Data supplied
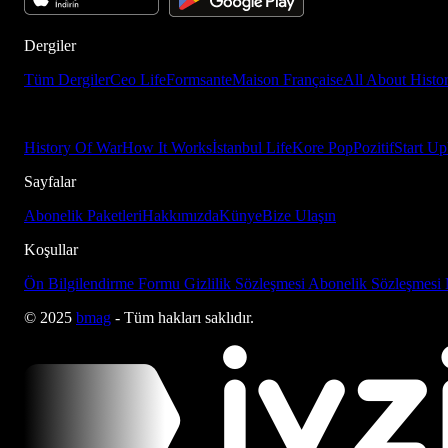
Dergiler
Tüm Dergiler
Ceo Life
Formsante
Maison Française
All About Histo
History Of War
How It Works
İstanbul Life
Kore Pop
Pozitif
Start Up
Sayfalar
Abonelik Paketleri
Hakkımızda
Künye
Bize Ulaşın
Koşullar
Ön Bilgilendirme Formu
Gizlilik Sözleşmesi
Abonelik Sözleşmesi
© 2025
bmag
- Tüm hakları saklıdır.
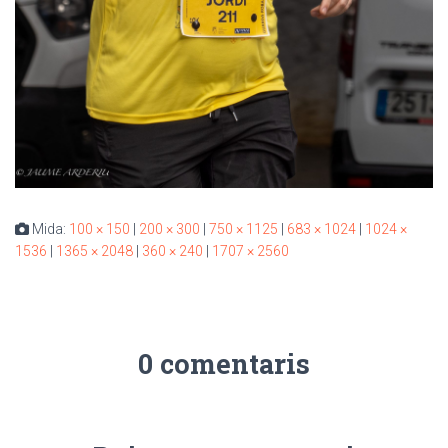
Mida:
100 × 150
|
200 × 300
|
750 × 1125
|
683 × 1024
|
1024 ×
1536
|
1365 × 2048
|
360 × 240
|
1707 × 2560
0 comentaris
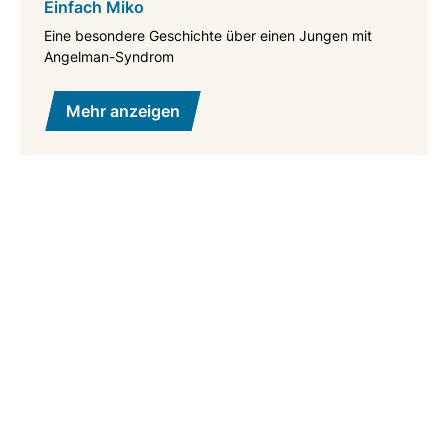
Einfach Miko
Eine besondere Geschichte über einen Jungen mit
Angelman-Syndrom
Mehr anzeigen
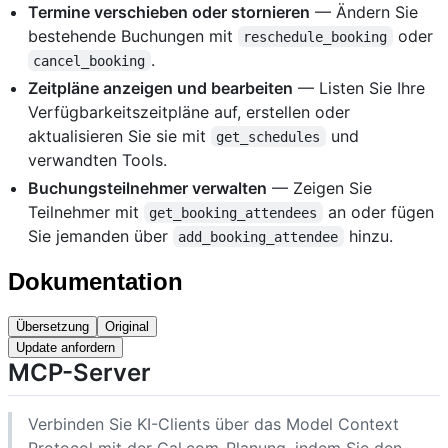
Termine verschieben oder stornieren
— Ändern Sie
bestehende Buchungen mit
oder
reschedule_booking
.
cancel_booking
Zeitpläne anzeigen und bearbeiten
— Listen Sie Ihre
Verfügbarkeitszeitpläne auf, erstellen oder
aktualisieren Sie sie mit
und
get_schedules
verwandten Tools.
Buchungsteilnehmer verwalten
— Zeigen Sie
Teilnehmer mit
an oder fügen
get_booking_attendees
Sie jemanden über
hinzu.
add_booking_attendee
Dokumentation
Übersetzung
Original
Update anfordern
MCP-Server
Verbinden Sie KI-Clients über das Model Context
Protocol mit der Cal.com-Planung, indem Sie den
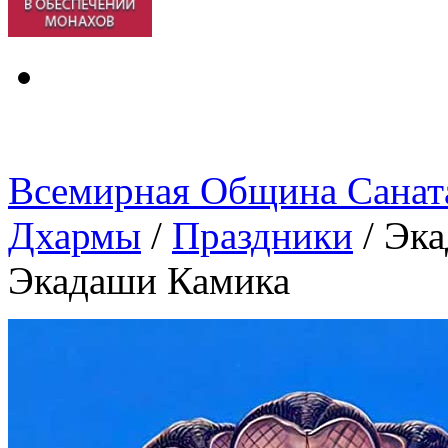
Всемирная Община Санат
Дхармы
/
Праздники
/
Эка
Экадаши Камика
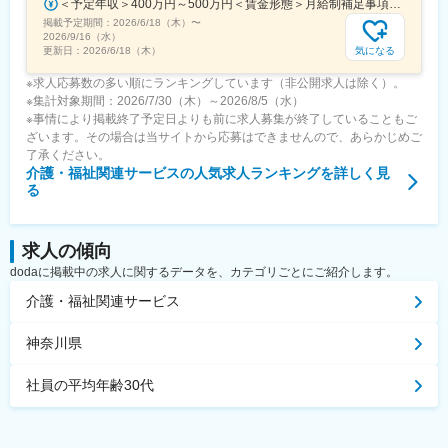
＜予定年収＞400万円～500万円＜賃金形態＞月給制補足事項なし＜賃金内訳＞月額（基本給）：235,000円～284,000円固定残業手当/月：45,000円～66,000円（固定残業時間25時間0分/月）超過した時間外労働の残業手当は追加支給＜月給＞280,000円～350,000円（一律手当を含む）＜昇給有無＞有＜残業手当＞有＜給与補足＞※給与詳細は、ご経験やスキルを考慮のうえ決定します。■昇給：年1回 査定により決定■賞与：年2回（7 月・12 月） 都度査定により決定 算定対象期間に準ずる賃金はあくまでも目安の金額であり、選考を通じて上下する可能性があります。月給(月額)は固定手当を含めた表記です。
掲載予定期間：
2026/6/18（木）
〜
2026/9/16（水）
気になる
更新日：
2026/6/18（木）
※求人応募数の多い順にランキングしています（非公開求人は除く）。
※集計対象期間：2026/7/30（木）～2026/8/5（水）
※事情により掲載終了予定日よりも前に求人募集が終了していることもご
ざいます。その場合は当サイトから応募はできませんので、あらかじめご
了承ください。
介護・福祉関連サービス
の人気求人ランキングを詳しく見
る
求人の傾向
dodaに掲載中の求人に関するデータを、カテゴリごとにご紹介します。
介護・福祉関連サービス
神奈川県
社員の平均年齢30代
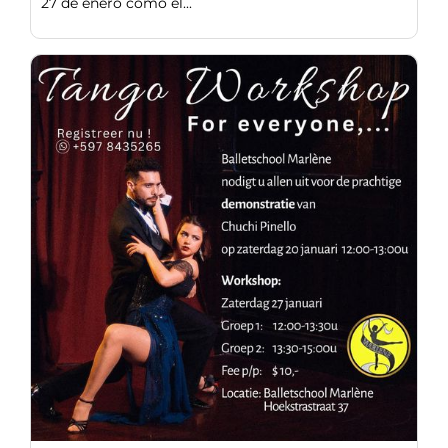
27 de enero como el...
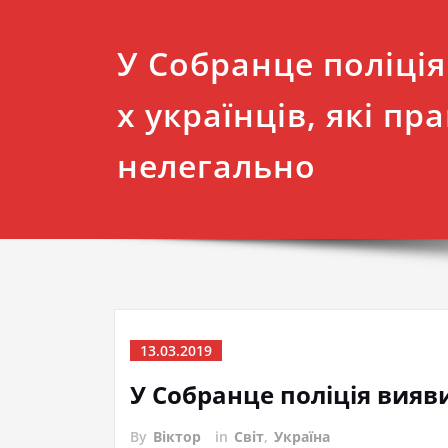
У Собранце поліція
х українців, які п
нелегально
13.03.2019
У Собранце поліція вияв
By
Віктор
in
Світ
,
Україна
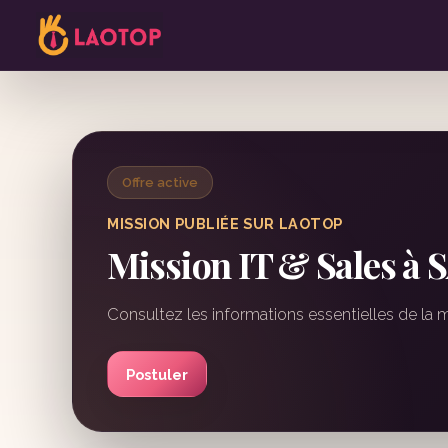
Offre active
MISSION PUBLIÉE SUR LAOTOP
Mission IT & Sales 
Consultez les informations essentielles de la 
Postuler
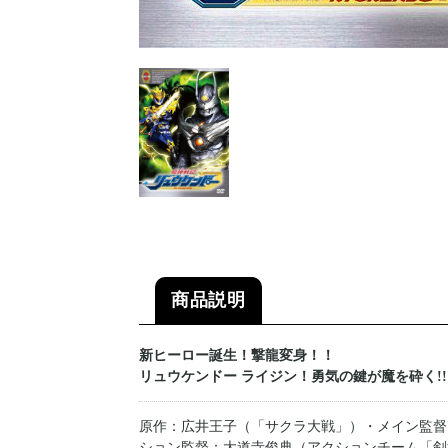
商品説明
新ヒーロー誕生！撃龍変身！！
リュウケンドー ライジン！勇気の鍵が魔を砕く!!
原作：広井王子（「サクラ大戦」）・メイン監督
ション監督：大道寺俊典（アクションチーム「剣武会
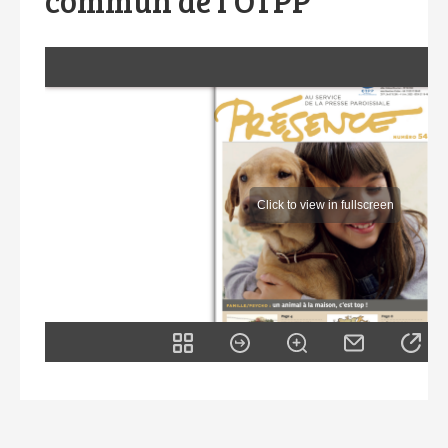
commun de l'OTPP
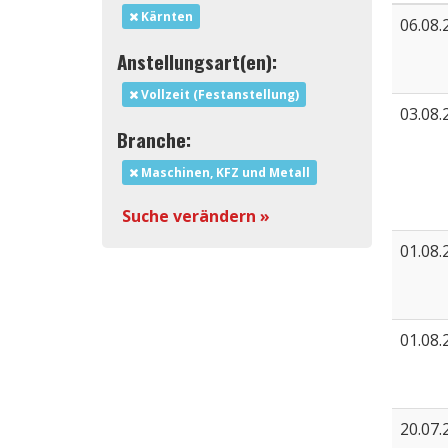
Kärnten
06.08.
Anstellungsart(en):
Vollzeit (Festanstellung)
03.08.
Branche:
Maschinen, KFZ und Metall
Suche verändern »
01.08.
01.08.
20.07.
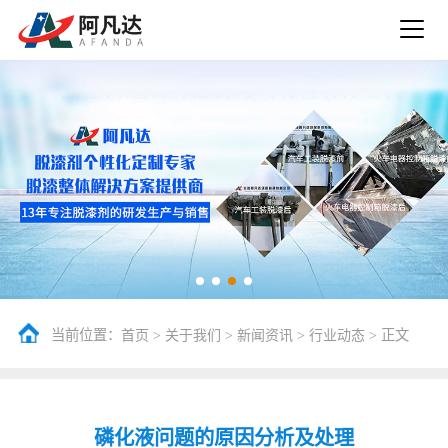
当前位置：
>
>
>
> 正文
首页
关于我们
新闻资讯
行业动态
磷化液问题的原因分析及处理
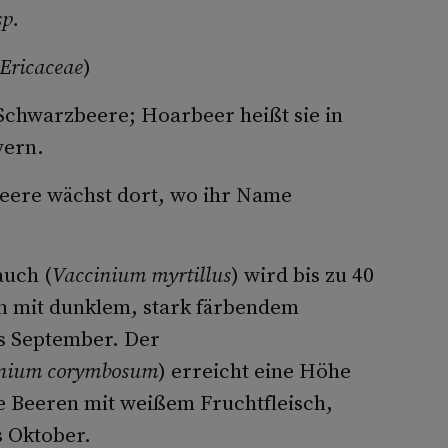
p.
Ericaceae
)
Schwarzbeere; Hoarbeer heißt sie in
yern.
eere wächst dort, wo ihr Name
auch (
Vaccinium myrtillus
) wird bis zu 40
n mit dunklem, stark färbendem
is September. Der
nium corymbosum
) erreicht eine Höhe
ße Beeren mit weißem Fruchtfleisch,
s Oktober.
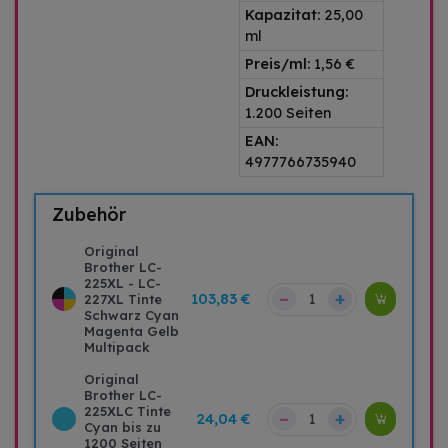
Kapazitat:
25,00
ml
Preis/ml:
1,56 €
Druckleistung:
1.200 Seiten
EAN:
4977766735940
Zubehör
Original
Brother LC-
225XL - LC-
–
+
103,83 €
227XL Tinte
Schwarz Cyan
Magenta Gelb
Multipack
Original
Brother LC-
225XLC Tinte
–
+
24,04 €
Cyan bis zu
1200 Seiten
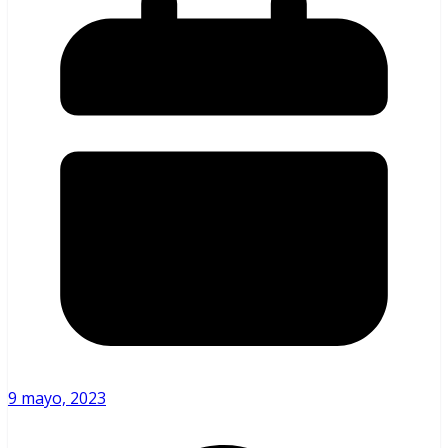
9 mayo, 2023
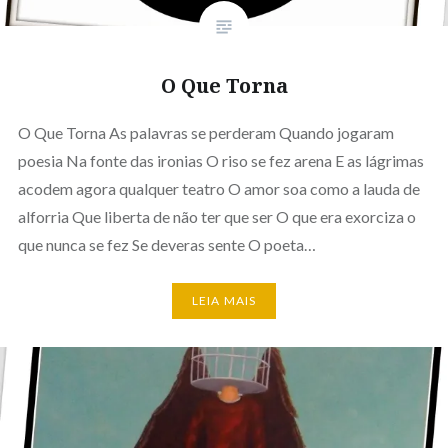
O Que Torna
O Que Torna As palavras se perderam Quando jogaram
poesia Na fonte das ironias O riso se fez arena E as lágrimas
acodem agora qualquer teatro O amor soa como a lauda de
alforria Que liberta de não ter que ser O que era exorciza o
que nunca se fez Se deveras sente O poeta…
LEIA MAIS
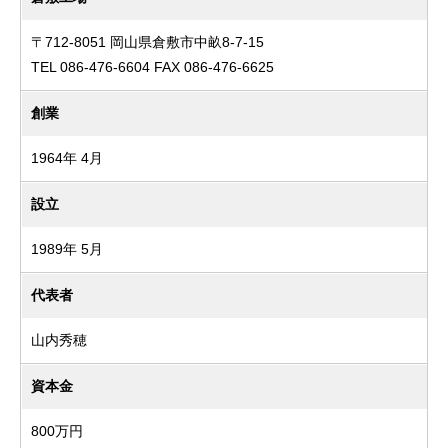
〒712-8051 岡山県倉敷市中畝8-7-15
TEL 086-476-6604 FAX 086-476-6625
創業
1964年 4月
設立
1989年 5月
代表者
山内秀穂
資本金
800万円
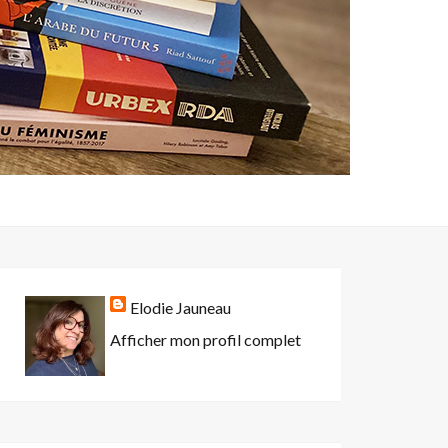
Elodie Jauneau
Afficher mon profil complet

Task details
Starting at the line containing "1707 × 2560" and finishing at the line containing "Buchungsteilnehmer verwalten", return those lines exactly as they appear above, without the pictures.

Written reply
1707 × 2560
0 comentaris
Einfach Miko
Eine besondere Geschichte über einen Jungen mit
Angelman-Syndrom
Mehr anzeigen
Termine verschieben oder stornieren
— Ändern Sie
bestehende Buchungen mit
oder
reschedule_booking
.
cancel_booking
Zeitpläne anzeigen und bearbeiten
— Listen Sie Ihre
Verfügbarkeitszeitpläne auf, erstellen oder
aktualisieren Sie sie mit
und
get_schedules
verwandten Tools.
Buchungsteilnehmer verwalten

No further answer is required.